Johnson argues the “Internal Markets Bill” will provide a “safety net” against what he claimed are EU threats to impose tariffs on UK internal trade and even stop food going from mainland Britain to Northern Ireland — although his government has admitted that in overwriting a treaty it breaks international law.
For the EU, Sefkovic said that Brussels would not be the first to walk away from trade talks, but he stood by the EU threat that it would use the legal mechanisms within the exit treaty against Britain.
“We maintain that the bill if adopted in its current form would constitute an extremely serious violation of the (withdrawal bill) and of international law,” Sefcovic said after the talks with Gove.
“We are considering all legal options available to us,” he said.
But Sefcovic accepted that the parallel legal battle would not torpedo the ongoing trade talks. “It would never be the EU which would cause the end of the negotiation on the future partnership,” he said.
– ‘Big trouble’ –
The last scheduled round of trade talks begins on Tuesday as scores of officials meet in Brussels in talks presided by Europe’s Michel Barnier and his counterpart David Frost.

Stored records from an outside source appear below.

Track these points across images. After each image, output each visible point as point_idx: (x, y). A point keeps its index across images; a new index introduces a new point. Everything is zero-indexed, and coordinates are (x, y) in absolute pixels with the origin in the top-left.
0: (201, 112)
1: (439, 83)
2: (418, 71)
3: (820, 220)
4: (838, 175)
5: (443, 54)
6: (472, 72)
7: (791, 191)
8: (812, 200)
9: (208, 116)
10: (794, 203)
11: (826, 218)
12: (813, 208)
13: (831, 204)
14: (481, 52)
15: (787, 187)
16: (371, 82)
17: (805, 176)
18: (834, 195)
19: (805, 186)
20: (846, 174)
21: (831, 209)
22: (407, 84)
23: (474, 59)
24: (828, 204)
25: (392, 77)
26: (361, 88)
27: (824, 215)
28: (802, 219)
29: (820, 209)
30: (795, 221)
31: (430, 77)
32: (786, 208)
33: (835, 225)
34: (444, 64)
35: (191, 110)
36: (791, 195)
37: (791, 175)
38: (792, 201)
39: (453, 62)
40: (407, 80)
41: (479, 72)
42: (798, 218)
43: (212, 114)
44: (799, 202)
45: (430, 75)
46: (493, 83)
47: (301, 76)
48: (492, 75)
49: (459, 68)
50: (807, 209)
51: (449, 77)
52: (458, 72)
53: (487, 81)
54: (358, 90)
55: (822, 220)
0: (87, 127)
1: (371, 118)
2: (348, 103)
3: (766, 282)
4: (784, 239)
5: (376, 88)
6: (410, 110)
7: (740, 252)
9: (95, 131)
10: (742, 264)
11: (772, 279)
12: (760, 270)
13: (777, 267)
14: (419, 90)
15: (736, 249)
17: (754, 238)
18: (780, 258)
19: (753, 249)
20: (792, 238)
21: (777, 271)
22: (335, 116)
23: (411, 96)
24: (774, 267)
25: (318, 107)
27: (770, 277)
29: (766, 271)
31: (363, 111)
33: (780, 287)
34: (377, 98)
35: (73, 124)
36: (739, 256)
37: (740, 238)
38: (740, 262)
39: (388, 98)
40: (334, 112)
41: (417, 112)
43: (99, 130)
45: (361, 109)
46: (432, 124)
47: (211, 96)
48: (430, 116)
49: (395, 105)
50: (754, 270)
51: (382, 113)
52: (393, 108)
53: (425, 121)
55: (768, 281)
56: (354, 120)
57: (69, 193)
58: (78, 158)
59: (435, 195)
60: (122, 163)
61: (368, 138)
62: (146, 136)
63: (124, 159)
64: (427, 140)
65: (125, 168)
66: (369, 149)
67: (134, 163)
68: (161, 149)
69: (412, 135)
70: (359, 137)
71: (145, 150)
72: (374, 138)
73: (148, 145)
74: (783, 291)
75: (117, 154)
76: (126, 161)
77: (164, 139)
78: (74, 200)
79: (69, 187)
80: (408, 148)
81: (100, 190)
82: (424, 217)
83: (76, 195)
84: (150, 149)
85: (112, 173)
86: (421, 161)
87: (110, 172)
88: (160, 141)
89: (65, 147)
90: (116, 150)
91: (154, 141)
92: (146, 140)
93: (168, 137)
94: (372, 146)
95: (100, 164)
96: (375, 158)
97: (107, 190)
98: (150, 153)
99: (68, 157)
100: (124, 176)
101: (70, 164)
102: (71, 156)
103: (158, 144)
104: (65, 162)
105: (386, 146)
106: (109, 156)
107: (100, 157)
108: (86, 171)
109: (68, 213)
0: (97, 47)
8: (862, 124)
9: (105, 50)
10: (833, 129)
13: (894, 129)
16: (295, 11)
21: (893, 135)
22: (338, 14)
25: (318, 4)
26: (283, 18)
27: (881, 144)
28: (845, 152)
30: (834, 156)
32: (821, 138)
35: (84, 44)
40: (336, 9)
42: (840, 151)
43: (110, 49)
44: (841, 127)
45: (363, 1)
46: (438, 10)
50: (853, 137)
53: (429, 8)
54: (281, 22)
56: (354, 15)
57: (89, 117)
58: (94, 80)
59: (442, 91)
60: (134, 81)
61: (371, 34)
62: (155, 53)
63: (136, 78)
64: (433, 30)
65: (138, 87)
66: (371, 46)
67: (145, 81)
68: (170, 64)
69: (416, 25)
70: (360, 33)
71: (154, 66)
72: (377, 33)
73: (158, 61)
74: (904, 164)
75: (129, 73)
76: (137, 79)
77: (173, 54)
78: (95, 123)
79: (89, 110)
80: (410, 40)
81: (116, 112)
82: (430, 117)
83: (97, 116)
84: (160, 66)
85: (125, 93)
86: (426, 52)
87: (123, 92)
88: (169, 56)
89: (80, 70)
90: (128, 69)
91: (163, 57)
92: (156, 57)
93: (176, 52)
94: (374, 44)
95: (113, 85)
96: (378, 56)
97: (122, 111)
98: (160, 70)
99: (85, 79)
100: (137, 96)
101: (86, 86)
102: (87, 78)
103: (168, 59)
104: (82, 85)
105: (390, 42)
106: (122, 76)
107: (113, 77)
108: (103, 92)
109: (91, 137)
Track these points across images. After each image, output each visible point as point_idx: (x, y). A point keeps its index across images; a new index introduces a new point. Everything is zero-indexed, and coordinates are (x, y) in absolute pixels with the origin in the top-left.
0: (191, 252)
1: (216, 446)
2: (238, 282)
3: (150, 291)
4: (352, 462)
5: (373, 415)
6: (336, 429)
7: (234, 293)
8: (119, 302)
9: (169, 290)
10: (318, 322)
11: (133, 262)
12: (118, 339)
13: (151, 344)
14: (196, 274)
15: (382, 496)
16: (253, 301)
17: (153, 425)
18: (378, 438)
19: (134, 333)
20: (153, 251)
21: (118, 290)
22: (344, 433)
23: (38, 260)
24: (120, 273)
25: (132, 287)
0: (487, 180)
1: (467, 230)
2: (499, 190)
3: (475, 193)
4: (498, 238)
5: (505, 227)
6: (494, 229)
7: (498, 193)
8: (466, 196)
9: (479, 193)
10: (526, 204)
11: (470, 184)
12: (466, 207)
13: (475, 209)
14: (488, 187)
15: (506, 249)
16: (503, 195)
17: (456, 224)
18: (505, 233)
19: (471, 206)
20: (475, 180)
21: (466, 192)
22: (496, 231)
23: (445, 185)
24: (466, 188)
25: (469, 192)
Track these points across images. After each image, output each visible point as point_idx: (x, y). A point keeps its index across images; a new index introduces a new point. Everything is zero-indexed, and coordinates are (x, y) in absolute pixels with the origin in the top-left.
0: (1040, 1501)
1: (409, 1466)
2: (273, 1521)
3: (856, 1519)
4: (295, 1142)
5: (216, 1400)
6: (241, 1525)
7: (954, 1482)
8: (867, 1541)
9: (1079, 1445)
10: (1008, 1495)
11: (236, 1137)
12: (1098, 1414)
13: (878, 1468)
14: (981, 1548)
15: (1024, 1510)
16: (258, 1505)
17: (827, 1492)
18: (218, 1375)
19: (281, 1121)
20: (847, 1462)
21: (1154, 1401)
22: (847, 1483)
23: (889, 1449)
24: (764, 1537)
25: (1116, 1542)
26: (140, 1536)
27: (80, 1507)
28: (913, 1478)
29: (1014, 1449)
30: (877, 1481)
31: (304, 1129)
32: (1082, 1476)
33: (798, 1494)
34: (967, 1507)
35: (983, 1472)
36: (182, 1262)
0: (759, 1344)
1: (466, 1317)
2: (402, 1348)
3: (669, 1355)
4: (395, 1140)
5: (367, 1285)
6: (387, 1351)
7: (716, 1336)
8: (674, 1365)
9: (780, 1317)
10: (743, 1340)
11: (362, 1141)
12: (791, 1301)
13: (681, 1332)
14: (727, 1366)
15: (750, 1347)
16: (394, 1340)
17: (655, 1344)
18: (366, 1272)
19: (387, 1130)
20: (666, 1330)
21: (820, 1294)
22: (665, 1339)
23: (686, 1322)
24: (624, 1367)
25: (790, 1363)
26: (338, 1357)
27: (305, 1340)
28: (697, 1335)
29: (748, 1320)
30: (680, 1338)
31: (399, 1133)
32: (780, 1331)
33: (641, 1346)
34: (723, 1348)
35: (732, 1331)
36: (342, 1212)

“This is the final formal round of negotiations but we expect discussion to continue in the run up to the European council, which is taking place on 15 to 16 October,” a Downing Street spokesman said.
“Significant gaps remain as the EU still needs to adopt more realistic policy positions, but we are ready to work as hard as necessary to move things forward this week.”
Both London and Brussels say a deal on a free trade agreement must be struck by mid-October to allow time for it to be ratified before coming into force from January 1 next year.
Failure to do so would see trade conducted on World Trade Organization rules, with higher tariffs and quotas and almost certain economic chaos for Britain and Europe.
Barnier and Frost met last week to prepare the round of talks, in meetings that London characterised as “constructive”.
But European diplomats remained cautious that a breakthrough was possible, seeing this round as a preliminary step before a final push later in October.
This week “a path to a deal should be identified,” an EU source said. “If we have zero movement, the process will be in big trouble.”
The two sides are still divided on rules for a “level-playing field” of fair competition between companies, on state aid or subsidies for EU and UK firms and on access for EU boats to British fishing waters.
Diplomats are hoping for significant progress in time for a summit of EU leaders in mid-October, though expectations are that the wrangling could slip into November.